Luca Grion ha puntato sulla centralità di un “noi” che renda l’individuo pienamente inserito all’interno del tessuto connettivo della comunità, rispetto all’“io” imperante in questo nostro tornante della storia che tende ad allentare i legami e sciogliere le relazioni.
L’immagine proposta dal filosofo morale è suggestiva, anche perché in controtendenza rispetto alla dinamica attuale: è possibile anche in questo clima culturale costruire un’esistenza più simile a un albero radicato sul terreno in cui vive, capace di fare da punto di riferimento per altri, stanziali o viandanti, e di generare frutti esattamente lì dov’è piantato, piuttosto che vivere come un fungo, effimero ed estemporaneo.
Una sensazione contrapposta: da un lato, vite simili a isole, concorrenti tra loro nell’apparire ben fornite e tirate a lucido; dall’altro, esistenze come nodi di una rete, capaci di custodire e creare legami alla base della vita comunitaria.

Don Torresin ha impostato la sua relazione sulla sfida che il terzo millennio sta ponendo alla realtà parrocchia: come evangelizzare oggi, in un contesto in cui la fede sembra non essere necessaria e non si trasmette più naturalmente, per osmosi? 
Dalla sua, la comunità parrocchiale ha la grande capacità di adattamento ai tempi e alle situazioni storiche e culturali, già dimostrata nel passato più o meno recente. Viceversa, diventa imperativo in questo momento saper creare relazioni autentiche tra i cristiani e non solo: senza affetto – ha chiosato il sacerdote lombardo – non c’è nemmeno fede, il Vangelo passa di persona in persona. Il tutto in uno stile che pone l’altro al centro e gli dà, per primo, la possibilità di raccontarsi e di esprimersi.

C’è una doppia ospitalità da sperimentare: quella da concedere, su cui le comunità sono ben “allenate”, e soprattutto quella da chiedere; sono capaci le nostre parrocchie di andare per le strade dei paesi, suonare i campanelli e farsi ospitare nelle case? In questo senso appare evidente come ognuno – sacerdoti, religiosi e laici impegnati – sia in sé stesso rappresentante in toto della comunità.

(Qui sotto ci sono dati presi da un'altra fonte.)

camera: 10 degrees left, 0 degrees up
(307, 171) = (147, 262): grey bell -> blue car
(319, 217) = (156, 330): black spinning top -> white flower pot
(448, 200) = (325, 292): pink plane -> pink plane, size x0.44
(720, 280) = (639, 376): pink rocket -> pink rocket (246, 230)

La riflessione del vescovo

Meditando sul brano della Trasfigurazione di Gesù, il vescovo Claudio ha messo in risalto la capacità richiesta oggi, alla chiesa di Padova, di rimanere in una dimensione di attesa, senza prendere di tirare immediatamente le somme e prendere decisioni in merito al cammino sul futuro della comunità, incentrato sullo strumento di consultazione La parrocchia.
Come Gesù chiede silenzio agli apostoli scendendo dal monte Tabor, così la Diocesi necessita di altro tempo e di un surplus di riflessione per comprendere la chiesa che sarà, il volto della comunità di domani.
Il riferimento del vescovo è certamente al compito che spetta in questi giorni ai vicariati. È lì che il confronto sullo strumento di consultazione sta per approdare, dopo aver attraversato le comunità di base. Il calendario è fitto e, tranne in pochi casi, la gran parte dei vicariati, accompagnati dai vicari episcopali e da membri del consiglio pastorale diocesano, si ritroveranno nelle prossime settimane per mettere a fuoco i due punti dello strumento di consultazione a loro assegnati.

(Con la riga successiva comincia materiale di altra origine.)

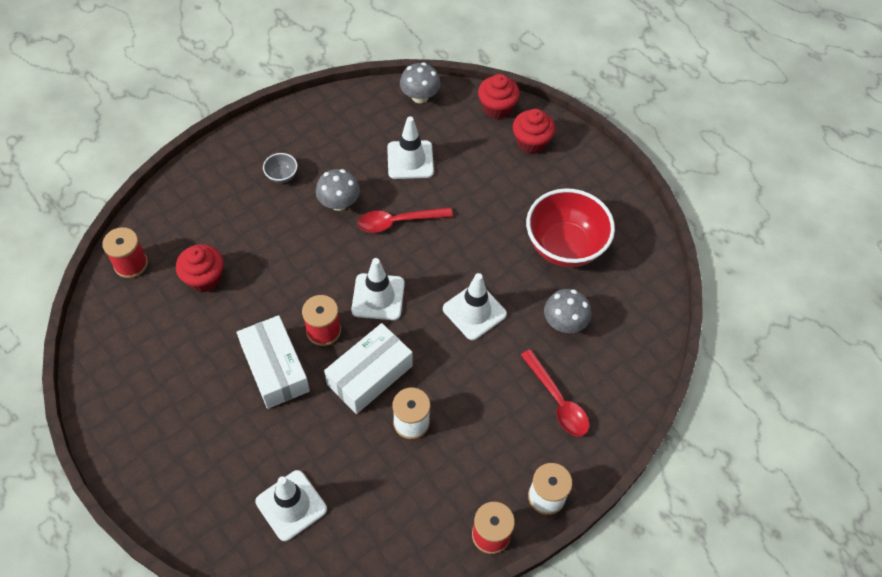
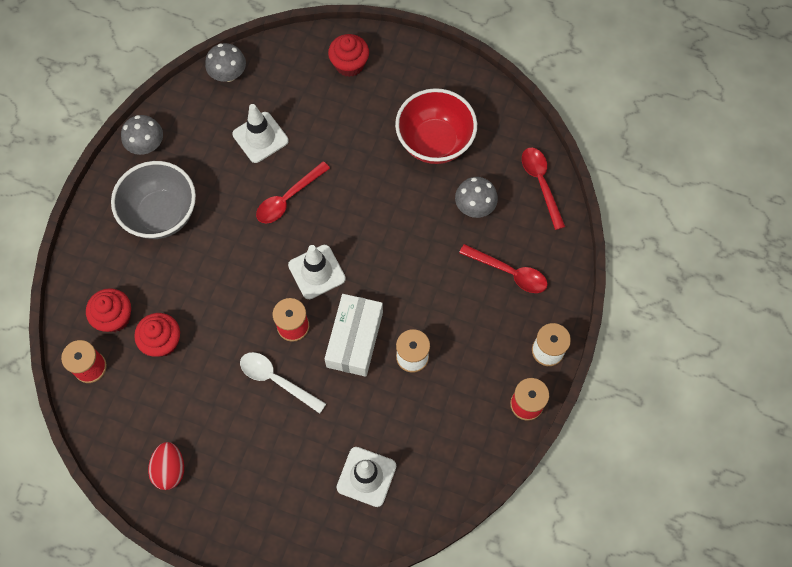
camera: 30 degrees left, 10 degrees up
(128, 388) = (170, 469): none -> red egg
(275, 368) = (277, 380): white box -> white spoon
(282, 176) = (161, 214): grey bowl -> grey bowl, size x2.43
(339, 203) = (228, 210): grey mushroom -> grey mushroom (146, 145)
(474, 311) = (400, 238): white traffic cone -> none
(497, 108) = (300, 48): red cupcake -> red cupcake (114, 317)
(643, 338) = (541, 184): none -> red spoon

Cambia la geografia dei vicariati 

Sarà l’ultimo, importante atto dei vicariati in questo quinquennio.
In alcuni di essi, in primavera, scatteranno alcune ridefinizioni che ridurranno il numero attuale, 38, a 30. Riceve nuovo impulso un processo iniziato ben prima dell’ottobre 2015, insediamento del vescovo Claudio, a cui la Difesa dedicherà ampio spazio nei prossimi numeri.

L’elemento fondamentale di questa dinamica in atto riguarda la logica pastorale assunta negli anni
«La ridefinizione dei confini dei vicariati – spiega il vicario per la pastorale – coincide con il ripensamento delle nostre scelte e impostazioni pastorali. Ci sono due evidenze, che poi in questi mesi hanno trovato espressione anche nel testo La parrocchia: da un lato la centralità e soggettività di ogni parrocchia, anche se piccola e priva di parroco residente, e la visione, in una prospettiva medio lunga di 10-15 anni, della risorsa di preti disponibili».
Si tratta di un processo in atto, che andrà ultimato anche attraverso i suggerimenti che i vicariati stessi invieranno. «In ogni caso – conclude don Leopoldo Voltan – per i vicariati che si ridefiniscono andiamo verso una revisione di compiti e ruoli, che molto probabilmente andrà visto in un’altra ottica».